▸ **ABOUT THIS EXERCISE**
Reproduce the following records exactly from the line containing "respirator. | | | |" onward, ending with the last line and including it.

▸ **RECORDED DATA**
::::
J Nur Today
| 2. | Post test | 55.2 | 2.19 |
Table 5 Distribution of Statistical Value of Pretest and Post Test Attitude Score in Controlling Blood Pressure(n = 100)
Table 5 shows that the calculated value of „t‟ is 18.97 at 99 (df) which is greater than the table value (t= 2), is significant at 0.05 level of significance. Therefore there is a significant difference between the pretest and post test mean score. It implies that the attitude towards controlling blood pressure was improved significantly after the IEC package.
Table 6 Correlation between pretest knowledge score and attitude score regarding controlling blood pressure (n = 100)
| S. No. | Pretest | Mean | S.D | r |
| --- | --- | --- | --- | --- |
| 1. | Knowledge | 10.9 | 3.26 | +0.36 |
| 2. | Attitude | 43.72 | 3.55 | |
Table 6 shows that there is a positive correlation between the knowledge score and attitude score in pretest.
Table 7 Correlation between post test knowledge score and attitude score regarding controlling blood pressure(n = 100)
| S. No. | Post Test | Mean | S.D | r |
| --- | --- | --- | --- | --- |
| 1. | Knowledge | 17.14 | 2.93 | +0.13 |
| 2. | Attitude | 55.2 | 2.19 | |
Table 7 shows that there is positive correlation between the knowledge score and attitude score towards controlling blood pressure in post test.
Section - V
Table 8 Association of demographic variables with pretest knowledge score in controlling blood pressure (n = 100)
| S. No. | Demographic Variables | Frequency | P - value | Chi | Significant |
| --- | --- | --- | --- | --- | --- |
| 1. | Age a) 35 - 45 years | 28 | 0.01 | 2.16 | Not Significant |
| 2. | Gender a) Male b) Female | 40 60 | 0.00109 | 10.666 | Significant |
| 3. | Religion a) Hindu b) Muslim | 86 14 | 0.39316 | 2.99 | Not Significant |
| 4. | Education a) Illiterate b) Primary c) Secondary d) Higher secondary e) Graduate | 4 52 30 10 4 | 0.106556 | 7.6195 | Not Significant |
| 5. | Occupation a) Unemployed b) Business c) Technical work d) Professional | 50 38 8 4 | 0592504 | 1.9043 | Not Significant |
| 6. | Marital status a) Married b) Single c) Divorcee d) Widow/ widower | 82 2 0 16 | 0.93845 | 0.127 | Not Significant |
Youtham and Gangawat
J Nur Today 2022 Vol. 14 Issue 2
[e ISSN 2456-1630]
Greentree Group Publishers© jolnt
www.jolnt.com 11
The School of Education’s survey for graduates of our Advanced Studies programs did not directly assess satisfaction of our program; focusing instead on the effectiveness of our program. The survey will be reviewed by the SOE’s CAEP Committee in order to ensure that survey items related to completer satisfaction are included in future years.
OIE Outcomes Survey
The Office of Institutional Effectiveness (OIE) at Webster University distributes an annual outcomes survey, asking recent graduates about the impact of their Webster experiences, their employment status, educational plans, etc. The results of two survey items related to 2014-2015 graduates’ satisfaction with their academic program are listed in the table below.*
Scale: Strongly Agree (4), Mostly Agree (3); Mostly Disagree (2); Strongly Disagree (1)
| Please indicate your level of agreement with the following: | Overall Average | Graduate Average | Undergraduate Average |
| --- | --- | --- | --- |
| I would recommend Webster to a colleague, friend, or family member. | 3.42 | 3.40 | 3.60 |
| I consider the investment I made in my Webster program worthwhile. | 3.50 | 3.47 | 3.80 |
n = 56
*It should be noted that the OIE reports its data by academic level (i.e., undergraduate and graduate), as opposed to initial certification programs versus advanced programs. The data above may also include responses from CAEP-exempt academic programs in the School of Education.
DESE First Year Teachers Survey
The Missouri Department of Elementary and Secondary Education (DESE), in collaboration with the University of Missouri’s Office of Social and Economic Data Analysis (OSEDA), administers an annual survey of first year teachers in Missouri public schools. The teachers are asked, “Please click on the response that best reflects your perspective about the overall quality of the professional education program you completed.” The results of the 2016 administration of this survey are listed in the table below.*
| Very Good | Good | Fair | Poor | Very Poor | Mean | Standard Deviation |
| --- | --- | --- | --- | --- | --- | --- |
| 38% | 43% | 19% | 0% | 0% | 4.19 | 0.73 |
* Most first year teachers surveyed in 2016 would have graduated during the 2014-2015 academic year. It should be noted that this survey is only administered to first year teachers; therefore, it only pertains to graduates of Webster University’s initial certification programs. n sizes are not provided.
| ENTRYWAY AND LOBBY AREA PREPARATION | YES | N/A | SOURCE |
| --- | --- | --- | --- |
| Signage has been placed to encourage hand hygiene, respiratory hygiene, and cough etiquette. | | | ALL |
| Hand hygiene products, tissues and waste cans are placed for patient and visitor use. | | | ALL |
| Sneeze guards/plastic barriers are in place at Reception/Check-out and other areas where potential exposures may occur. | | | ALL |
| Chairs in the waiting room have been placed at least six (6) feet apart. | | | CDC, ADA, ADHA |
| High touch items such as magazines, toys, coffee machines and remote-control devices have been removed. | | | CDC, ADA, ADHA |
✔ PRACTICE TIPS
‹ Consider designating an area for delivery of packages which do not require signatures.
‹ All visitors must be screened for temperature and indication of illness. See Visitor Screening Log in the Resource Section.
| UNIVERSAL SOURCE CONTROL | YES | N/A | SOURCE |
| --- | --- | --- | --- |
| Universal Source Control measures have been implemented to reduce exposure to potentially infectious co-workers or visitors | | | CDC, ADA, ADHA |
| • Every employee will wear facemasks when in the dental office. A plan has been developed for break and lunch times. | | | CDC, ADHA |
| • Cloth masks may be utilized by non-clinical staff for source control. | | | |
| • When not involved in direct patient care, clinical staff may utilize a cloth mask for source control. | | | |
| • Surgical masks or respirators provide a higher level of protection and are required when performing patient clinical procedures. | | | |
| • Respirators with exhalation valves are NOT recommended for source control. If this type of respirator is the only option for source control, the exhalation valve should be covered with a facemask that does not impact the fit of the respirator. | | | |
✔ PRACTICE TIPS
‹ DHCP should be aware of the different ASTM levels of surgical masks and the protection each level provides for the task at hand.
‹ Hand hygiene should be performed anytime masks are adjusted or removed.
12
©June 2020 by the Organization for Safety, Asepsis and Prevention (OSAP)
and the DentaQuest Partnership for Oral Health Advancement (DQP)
::::
▸ **THE ANSWER**
| • Respirators with exhalation valves are NOT recommended for source control. If this type of respirator is the only option for source control, the exhalation valve should be covered with a facemask that does not impact the fit of the respirator. | | | |
✔ PRACTICE TIPS
‹ DHCP should be aware of the different ASTM levels of surgical masks and the protection each level provides for the task at hand.
‹ Hand hygiene should be performed anytime masks are adjusted or removed.
12
©June 2020 by the Organization for Safety, Asepsis and Prevention (OSAP)
and the DentaQuest Partnership for Oral Health Advancement (DQP)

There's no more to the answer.